-- Opening Marker --

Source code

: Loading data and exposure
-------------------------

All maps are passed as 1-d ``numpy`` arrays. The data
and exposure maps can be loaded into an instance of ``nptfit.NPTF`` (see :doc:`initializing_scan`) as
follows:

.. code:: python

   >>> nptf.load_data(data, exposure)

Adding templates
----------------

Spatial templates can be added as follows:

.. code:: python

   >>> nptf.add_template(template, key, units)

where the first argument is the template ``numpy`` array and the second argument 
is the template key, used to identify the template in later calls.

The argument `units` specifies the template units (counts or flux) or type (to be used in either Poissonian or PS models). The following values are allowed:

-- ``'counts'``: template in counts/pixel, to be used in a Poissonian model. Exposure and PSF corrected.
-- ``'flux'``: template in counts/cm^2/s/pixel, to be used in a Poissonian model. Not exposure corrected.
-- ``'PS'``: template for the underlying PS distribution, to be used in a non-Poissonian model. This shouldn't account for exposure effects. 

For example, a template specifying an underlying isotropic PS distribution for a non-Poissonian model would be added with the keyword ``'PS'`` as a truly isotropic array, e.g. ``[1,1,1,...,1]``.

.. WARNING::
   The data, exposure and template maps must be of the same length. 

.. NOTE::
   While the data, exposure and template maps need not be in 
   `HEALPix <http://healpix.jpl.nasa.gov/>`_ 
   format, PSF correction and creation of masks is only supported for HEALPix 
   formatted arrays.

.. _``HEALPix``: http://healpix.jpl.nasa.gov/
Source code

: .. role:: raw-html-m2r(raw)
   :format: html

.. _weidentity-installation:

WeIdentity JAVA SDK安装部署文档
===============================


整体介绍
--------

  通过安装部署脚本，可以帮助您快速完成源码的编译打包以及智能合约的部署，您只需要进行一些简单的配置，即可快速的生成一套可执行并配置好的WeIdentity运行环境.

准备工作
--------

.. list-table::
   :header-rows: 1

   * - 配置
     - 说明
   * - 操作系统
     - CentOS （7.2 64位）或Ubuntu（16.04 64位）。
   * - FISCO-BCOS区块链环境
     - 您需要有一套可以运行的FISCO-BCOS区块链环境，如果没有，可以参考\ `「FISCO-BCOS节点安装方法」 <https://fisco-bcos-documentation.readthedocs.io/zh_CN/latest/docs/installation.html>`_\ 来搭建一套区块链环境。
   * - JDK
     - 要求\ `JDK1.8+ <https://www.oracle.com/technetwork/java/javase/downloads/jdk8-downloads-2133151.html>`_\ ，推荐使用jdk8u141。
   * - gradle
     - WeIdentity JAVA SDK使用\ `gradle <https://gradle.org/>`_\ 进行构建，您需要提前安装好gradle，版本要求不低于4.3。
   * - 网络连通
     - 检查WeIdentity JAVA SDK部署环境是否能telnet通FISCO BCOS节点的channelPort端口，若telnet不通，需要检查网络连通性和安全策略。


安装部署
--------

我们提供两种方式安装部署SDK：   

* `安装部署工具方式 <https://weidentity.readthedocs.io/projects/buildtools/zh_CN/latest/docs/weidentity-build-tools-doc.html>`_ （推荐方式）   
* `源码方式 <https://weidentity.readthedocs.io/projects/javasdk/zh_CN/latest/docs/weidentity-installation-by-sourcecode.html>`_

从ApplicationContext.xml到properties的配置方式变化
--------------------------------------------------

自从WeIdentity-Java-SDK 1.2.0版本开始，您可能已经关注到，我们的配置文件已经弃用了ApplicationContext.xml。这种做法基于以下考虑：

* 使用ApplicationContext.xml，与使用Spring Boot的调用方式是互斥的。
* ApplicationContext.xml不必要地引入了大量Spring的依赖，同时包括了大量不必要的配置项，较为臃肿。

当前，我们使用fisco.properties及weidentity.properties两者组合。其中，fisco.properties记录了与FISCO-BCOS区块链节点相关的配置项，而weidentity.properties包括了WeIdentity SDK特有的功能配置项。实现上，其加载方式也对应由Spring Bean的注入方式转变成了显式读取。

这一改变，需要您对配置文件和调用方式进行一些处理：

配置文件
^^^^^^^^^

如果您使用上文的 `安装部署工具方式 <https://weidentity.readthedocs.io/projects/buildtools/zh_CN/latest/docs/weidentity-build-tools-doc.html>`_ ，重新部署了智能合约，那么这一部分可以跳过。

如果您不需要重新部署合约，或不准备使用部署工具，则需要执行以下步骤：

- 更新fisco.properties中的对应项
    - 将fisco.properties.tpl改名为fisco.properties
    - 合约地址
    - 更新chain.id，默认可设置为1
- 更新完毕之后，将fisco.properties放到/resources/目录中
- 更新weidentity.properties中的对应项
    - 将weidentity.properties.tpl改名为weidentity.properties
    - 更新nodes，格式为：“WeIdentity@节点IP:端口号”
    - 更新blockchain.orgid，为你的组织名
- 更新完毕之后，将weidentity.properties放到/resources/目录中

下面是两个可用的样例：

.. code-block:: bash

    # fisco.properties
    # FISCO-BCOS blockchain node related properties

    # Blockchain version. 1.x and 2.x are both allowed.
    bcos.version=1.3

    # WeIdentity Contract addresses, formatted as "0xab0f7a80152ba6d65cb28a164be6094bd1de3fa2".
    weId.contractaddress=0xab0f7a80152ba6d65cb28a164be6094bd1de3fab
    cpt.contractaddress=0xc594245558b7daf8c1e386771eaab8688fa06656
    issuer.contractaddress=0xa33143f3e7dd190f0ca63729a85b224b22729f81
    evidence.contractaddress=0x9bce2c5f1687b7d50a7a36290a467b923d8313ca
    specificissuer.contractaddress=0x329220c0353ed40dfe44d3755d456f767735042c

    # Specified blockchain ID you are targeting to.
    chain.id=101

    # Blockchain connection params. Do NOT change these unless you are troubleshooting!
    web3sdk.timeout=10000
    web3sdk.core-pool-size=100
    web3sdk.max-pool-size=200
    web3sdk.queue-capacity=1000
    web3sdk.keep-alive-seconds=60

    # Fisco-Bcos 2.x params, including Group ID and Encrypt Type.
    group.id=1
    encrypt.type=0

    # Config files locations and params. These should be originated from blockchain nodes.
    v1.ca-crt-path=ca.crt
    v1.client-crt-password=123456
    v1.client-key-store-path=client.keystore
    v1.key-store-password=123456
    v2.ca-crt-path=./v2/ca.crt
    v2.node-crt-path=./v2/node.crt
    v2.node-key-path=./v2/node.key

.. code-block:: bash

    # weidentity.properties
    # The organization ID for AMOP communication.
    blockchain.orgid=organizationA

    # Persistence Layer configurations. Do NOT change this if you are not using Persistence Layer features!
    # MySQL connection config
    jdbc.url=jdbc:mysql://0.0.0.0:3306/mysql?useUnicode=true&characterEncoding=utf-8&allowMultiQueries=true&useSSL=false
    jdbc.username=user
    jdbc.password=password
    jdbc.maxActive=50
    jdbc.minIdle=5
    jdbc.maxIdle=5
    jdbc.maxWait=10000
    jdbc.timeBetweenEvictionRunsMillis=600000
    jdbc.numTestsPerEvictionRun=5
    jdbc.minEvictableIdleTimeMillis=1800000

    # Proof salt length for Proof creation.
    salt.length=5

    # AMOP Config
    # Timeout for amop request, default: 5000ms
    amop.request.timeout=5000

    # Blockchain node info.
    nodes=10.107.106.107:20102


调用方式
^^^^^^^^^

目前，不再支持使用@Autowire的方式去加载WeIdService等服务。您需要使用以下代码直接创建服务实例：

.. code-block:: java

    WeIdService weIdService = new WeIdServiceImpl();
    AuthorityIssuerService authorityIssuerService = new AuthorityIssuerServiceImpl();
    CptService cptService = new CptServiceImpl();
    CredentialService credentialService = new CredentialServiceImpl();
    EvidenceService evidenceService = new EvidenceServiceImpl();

-- Closing Marker --

• [JOB ITEM] Beginning with the line holding "v1.key-store-password=123456" and ending with the line holding "# MySQL connection config", write out the stretch of material above exactly; add no further lines.

• [WRITTEN SOLUTION]
    v1.key-store-password=123456
    v2.ca-crt-path=./v2/ca.crt
    v2.node-crt-path=./v2/node.crt
    v2.node-key-path=./v2/node.key

.. code-block:: bash

    # weidentity.properties
    # The organization ID for AMOP communication.
    blockchain.orgid=organizationA

    # Persistence Layer configurations. Do NOT change this if you are not using Persistence Layer features!
    # MySQL connection config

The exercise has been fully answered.